If I check in /dev/bus/usb/002/020 I see the device node for the adapter:

$ ls -l /dev/bus/usb/002/020
crw-rw-rw- 1 root plugdev 189, 147 Mar  2 20:37 /dev/bus/usb/002/020

It has picked up the correct permissions and group from my udev rule.

If I run openocd it says:

Error: unable to open ftdi device: device not found

If I run openocd as sudo it says exactly the same thing. If I run openocd without the adapter plugged in it also says exactly the same thing. It seems like the device is not being found by libftdi. Any ideas why not?

TIA

JohnS

All looks OK so far, so...

Next idea: openocd built without the needed support.  (It's easily done.)

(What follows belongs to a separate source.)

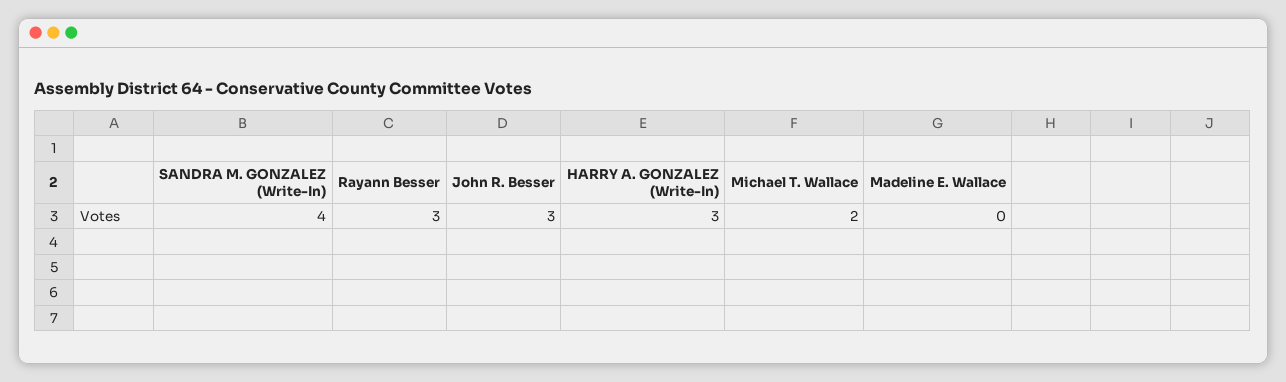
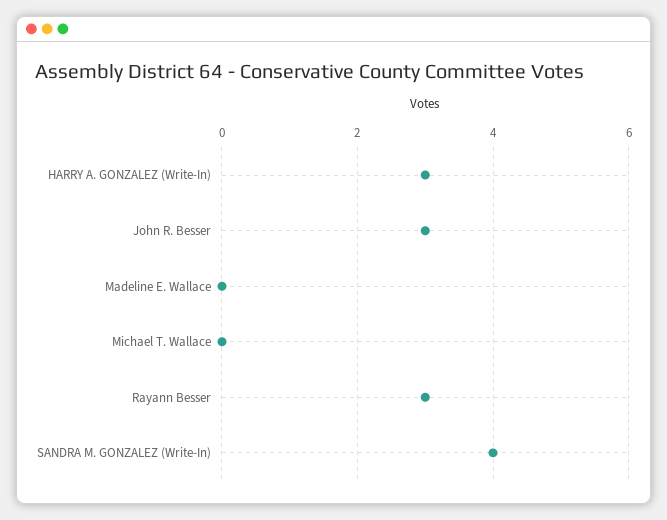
Michael T. Wallace: 2 -> 0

The config.log shows how it was built, near the top.

John

pmendham

Hi John,

My config.log from my openocd build shows that I used the following configuration:

$ ./configure --enable-maintainer_mode --enable-ft2232_libftdi

Which matches what I thought I used for the openocd build. Did I do the right thing?

Some more information: I dug around in the documentation for libftdi-dev and spotted some example code, including an example called find_all.c. From the source it looks like this just lists attached FTDI devices. I built it and ran it and it tells me that there are no FTDI devices attached, even though my adapter is plugged in. This might be a red herring, in which case sorry, but I did wonder if it is another example of the same problem.

TIA

pmendham

Actually, a correction to that last bit of information. I didn't read the find_all code properly, sorry. If I set the VID/PID correctly in the find_all source it does find the adapter using libftdi. Interestingly, if I link against libftdi (-lftdi, the same as openocd) I get some errors. If I link against libftdi1 (-lftdi1) I don't get those problems. Should openocd be using libftdi1? This is probably a red herring again...

JohnS

I think you've asked for a deprecated FTDI that's not necessarily part of the device you're using.

I used
./configure --enable-ftdi

and some others that I use but not relevant here

You may want to ask on the oocd ML and/or get a very recent build (if you haven't now) or at least check what the option you've chosen means.  I'm not sure it's the old horrid FTDI code but I think it is.

John

pmendham

Hi John,

Thanks for your help. I'm not sure I understand why it's now working, but it seems to be. I used the --enable-ftdi option you suggested and all is now fine. I'd love to know what exactly the problem was but I'm afraid to play with anything - it works and I'm just going to get on with using it now!

Thanks again.

JohnS

Working is good!

I think the kind of FTDI you had enabled sends the code through a very different set of routines whereas the newer one goes through rewritten and much more generic FT2232 etc support code.